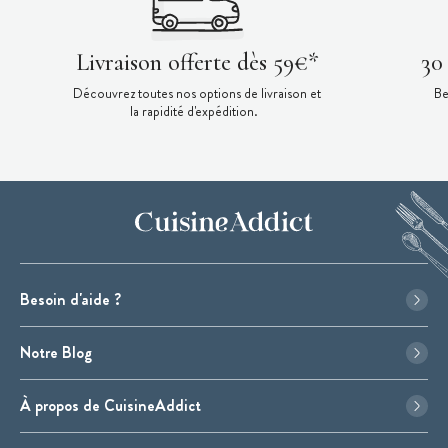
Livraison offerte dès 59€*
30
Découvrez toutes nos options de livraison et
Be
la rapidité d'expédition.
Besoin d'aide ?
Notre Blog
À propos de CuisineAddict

********

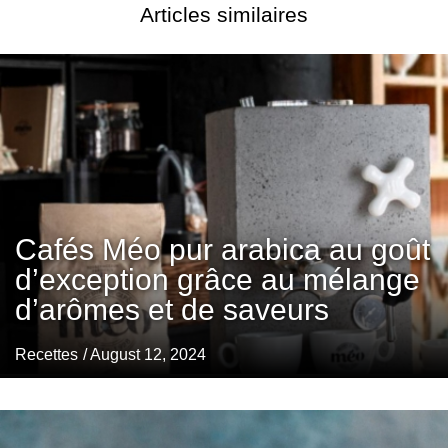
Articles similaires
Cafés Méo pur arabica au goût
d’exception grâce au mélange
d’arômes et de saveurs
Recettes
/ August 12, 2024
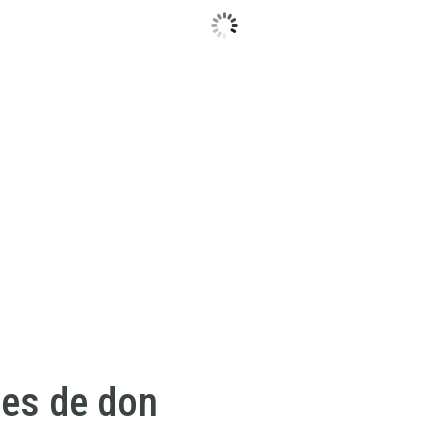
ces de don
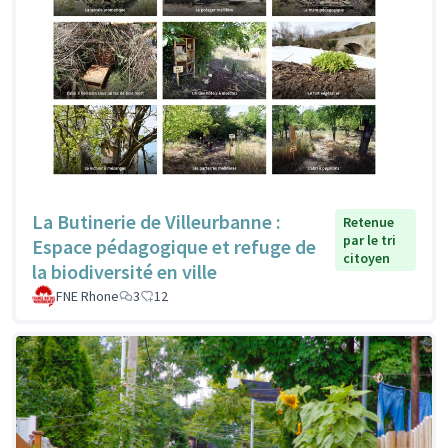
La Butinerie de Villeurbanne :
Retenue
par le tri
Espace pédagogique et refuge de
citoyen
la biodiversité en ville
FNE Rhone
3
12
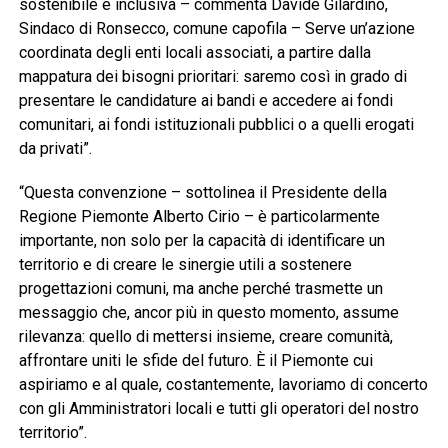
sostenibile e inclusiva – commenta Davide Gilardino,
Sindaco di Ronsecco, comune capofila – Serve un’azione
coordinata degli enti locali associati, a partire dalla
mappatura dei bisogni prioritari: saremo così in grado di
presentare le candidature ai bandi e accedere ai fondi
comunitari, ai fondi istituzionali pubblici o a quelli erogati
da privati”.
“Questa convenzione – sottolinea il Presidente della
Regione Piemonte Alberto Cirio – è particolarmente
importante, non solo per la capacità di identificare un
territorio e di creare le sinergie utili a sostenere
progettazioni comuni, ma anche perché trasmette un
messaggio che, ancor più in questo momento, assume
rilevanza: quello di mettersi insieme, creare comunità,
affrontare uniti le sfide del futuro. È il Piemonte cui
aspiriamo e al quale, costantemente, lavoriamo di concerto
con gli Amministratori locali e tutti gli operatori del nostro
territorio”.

********

__TO-DO ITEM__:
An exact, complete copy of the lines above from the one with "importante, non solo" through the one with "aspiriamo e al" is the whole answer.

__SOLUTION TO THIS TASK__:
importante, non solo per la capacità di identificare un
territorio e di creare le sinergie utili a sostenere
progettazioni comuni, ma anche perché trasmette un
messaggio che, ancor più in questo momento, assume
rilevanza: quello di mettersi insieme, creare comunità,
affrontare uniti le sfide del futuro. È il Piemonte cui
aspiriamo e al quale, costantemente, lavoriamo di concerto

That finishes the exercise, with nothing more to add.